Any additional automated tests would be great.
For this PR a manual test that either mode still works as expected would be fine.
I am running some manual tests ingesting CloudTrail logs using the SQS mode.
I'm using a very simple setup, here are the differences with the default modules.d/aws.yml file:
- module: aws
cloudtrail:
# enabled: false
enabled: true
# AWS SQS queue url
var.queue_url: https://sqs.eu-north-1.amazonaws.com/<redacted>/mbranca-cloudtrail-logs
var.access_key_id: <redacted>
var.secret_access_key: <redacted>
Filebeat is running and ingesting CloudTrail logs. Here are a couple of screenshot of the SQS queue and the logs on Discover:
I am also running manual tests ingesting CloudTrail logs from the same S3 bucket using the S3 polling.
Here's the config:
- module: aws
cloudtrail:
enabled: true
# AWS S3 bucket arn
var.bucket_arn: 'arn:aws:s3:::<redacted>'
# Number of workers on S3 bucket
var.number_of_workers: 5
The S3 polling mode panics because the input log is nil; however, I was able to successfully run the input with this small change:
diff --git a/x-pack/filebeat/input/awss3/s3_input.go b/x-pack/filebeat/input/awss3/s3_input.go
index 50786626d2..999b27da53 100644
--- a/x-pack/filebeat/input/awss3/s3_input.go
+++ b/x-pack/filebeat/input/awss3/s3_input.go
@@ -68,11 +68,11 @@ func (in *s3PollerInput) Run(
inputContext v2.Context,
pipeline beat.Pipeline,
) error {
- log := inputContext.Logger.Named("s3")
+ in.log = inputContext.Logger.Named("s3")
var err error
// Load the persistent S3 polling state.
- in.states, err = newStates(log, in.store)
+ in.states, err = newStates(in.log, in.store)
if err != nil {
return fmt.Errorf("can not start persistent store: %w", err)
}
@@ -95,7 +95,7 @@ func (in *s3PollerInput) Run(
defer in.metrics.Close()
in.s3ObjectHandler = newS3ObjectProcessorFactory(
- log,
+ in.log,
in.metrics,
in.s3,
in.config.getFileSelectors(),
The log ingestion is making progress:
A recent change in the main branch created an inconsistency in the versions of the AWS SDK core and services modules. In practice, all the AWS inputs I tested failed with a "not found, ResolveEndpointV2" error.
A PR is being reviewed to address this problem.

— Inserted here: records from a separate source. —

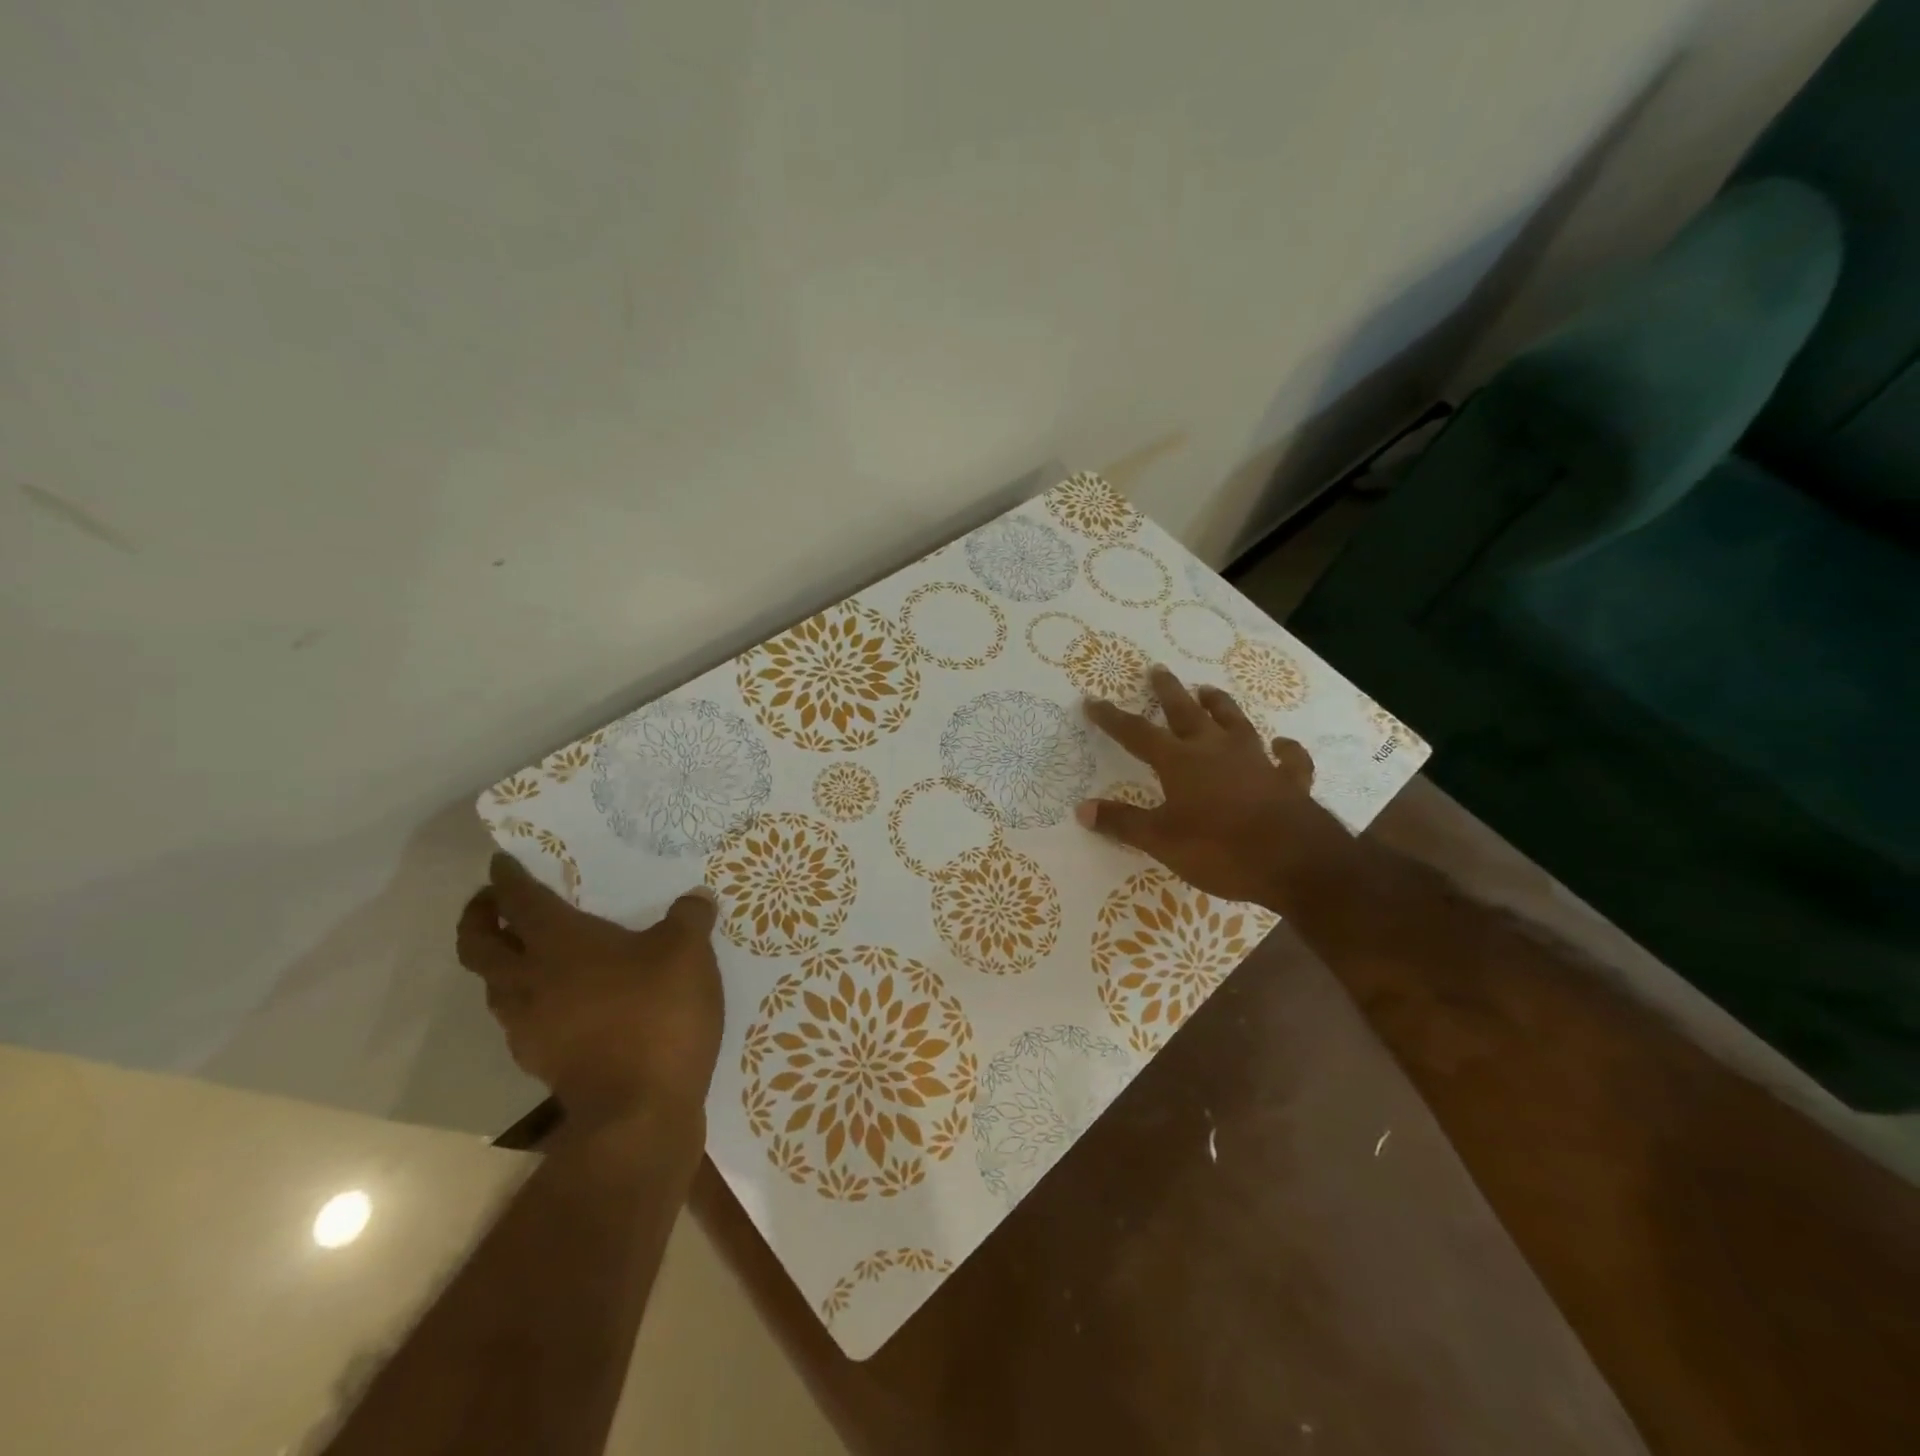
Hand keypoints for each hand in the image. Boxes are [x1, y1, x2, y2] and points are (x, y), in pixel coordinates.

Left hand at [456, 854, 723, 1128]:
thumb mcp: (688, 953)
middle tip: (490, 903)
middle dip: (478, 919)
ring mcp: (528, 1026)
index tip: (500, 861)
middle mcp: (531, 980)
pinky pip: (518, 1019)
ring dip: (498, 963)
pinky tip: (559, 1003)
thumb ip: (690, 918)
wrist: (639, 1111)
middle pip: (479, 946)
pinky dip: (526, 1001)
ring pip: (493, 986)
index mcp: (561, 944)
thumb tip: (695, 898)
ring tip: (524, 952)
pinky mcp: (541, 1061)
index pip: (520, 901)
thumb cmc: (659, 1015)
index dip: (506, 878)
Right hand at [1076, 666, 1348, 909]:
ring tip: (1208, 689)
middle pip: (1187, 713)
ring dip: (1220, 705)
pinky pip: (1288, 758)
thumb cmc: (1220, 850)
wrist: (1296, 863)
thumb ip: (1123, 823)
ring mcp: (1256, 761)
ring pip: (1235, 722)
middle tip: (1158, 670)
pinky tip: (1282, 743)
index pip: (1137, 734)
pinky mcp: (1289, 780)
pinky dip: (1285, 749)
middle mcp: (1216, 750)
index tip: (1093, 701)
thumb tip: (1082, 809)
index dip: (1113, 719)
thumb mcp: (1161, 841)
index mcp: (1180, 762)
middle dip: (1169, 692)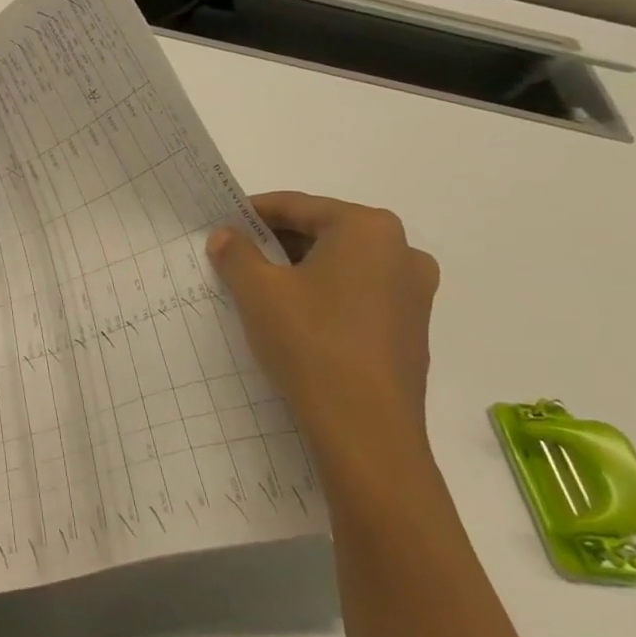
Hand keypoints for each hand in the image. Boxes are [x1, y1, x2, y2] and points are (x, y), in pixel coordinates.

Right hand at [208, 192, 438, 448]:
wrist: (365, 429)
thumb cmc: (310, 342)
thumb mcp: (258, 290)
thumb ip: (237, 253)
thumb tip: (226, 236)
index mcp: (368, 229)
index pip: (297, 206)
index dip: (253, 213)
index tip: (222, 224)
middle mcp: (401, 251)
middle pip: (323, 232)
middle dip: (277, 243)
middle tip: (237, 257)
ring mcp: (413, 292)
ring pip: (342, 265)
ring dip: (300, 270)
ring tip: (260, 288)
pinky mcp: (410, 328)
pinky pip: (358, 294)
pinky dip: (324, 295)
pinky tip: (295, 317)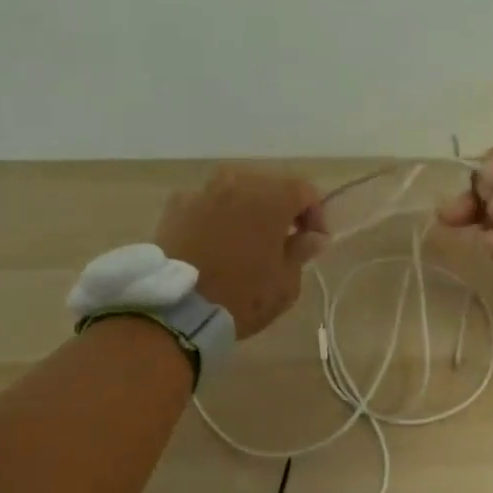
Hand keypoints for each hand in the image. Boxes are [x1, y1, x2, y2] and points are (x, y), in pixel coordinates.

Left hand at [156, 168, 327, 336]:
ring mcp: (203, 192)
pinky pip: (207, 203)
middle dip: (280, 209)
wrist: (177, 309)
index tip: (314, 241)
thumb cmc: (242, 297)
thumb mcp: (285, 283)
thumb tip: (312, 236)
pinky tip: (214, 242)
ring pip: (236, 190)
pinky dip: (216, 216)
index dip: (315, 214)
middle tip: (282, 240)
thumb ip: (301, 251)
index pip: (305, 191)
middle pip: (269, 185)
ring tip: (246, 239)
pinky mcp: (176, 206)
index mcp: (271, 199)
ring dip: (247, 209)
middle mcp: (237, 184)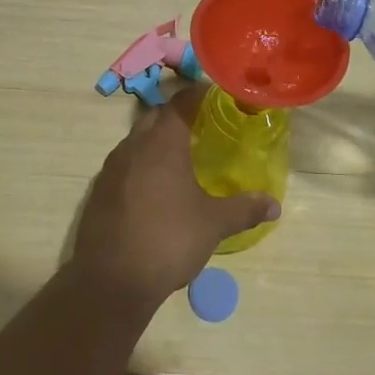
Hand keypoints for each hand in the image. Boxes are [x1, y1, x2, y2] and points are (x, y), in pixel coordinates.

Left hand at [68, 85, 279, 308]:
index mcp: (162, 142)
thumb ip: (244, 209)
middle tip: (202, 125)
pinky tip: (155, 187)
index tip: (217, 96)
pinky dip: (141, 163)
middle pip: (156, 116)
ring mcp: (112, 167)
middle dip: (178, 115)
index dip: (199, 94)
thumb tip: (274, 204)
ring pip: (137, 139)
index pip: (181, 102)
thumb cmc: (168, 240)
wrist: (110, 280)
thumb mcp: (213, 224)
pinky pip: (124, 164)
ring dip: (157, 139)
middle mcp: (133, 145)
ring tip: (181, 156)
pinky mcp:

This pull request is now in conflicts. Could you fix it? 🙏 To fixup this pull request, you can check out it locally. See documentation: https://help.github.com/articles/checking-out-pull-requests-locally/
git fetch upstream
git checkout -b awss3-cleanup upstream/awss3-cleanup
git merge upstream/main
git push upstream awss3-cleanup
Fixed the uninitialized logger, added comments, and synced with main. Doing my own manual testing now.